Bellamy's Crew
Men of feckless irresponsibility who scorned those with a home, preferring the flat horizons of seas than the cramped walls and cubicles of sedentary living.
They neatly sidestepped whole generations that had been bound in chains, poisoned and trapped. Bellamy danced around in a merry circle, leading his crew to slip the chains, spit the poison and vault the walls. The human cogs watched in rage and screamed, calling them vagabonds, dirty reprobates and lazy good-for-nothing scum.
Tipping his hat to the odious stares, Bellamy caroused, a life lived with zest and laziness.
“Why if he had wanted us to work he would not have created this wine”
He would extend the bottle and wink:
“With a skinful of this, would you rush out to commit economics?”
The crew readily assented, despite fear and hunger never being far at hand.
Work was often an issue, despite being purveyors of rare services and desirable expertise. Sought after in a world ruled by psychotic jackals, devoured by ruthless vultures and shat upon by all those above, Bellamy and his crew dine delicately with the vultures, sidestep the shit and elegantly remove the bone from the rabid jackals, never forgetting to kindly share it along with other miscreants found along their way. Believing, to a man, that you couldn’t be truly happy when surrounded by other people’s wretchedness.
“How can you make merry if those around you are not?” Bellamy would earnestly intone.
Mangled cosmic beauties refusing the well-worn yoke that had so effectively ensnared many of their kind in a daily grind. They looked through you and to each other, face to face bound by the unwavering solidarity that is forged and tempered in the fiery furnace of shared misery.
In their new work, the young ragamuffins of old had discovered, if not peace, at least an ordered chaos that enabled further transgressions and delinquent pleasures.
Virtues and graces, those little niceties that once marked the boundaries of our civilisations.

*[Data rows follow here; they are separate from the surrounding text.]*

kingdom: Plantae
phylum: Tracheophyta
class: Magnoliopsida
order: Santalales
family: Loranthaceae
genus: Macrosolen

The fevered craziness of our system, that manically eats and then regurgitates ever-increasing portions of our world. The digested slop is safely stripped of the original beauty and shorn of any uniqueness that potentially provided meaning. Amongst such homogenous wastes and imploded landscapes did Bellamy and his crew joyfully tread. Nonetheless, they too were spinning chaotically in orbits, yet perhaps with a greater beauty than this post-industrial realm’s well-worn groove, where solitude and hunger stalk the land, destroying all in its wake.
Every historical encounter with a native people grew into a metaphorical and sometimes literal genocide. Any and all means for autonomous living are brutally stripped away, unique languages erased and entire cosmologies bludgeoned.
Every original way of seeing the world has been puréed into venomous mush.
A pointed look from Bellamy is the cue for Yanez to ask:
“What do we have left to lose?”
With a face half satyr and half enlightened prophet, Bellamy responds, addressing the whole crew:
“Nothing. This will be a good deed lads and most likely the last one we do!”
Yanez, his wiry frame gesticulating wildly, a reminder of his more indulgent heroin days, intones: “Bellamy, to a man we, would lay our lives down for you” The rest of the crew rumbles in assent.
“Whose ship?” bellows Bellamy.
Before the phrase even escapes his lips, the words are drowned out by waves of
“Our ship! Our ship Our ship!”.
A rare smile cracks his weathered visage. He stares back gleaming at the frenzied crew, as they shout themselves hoarse with fervent glee. Keen eyed observers may even spy a wet glimmer in the corner of one eye.
Their path will not be free of hardship, but it shall be filled with joy in defiance, communion in mischief, and a stubborn refusal to abandon the art of living.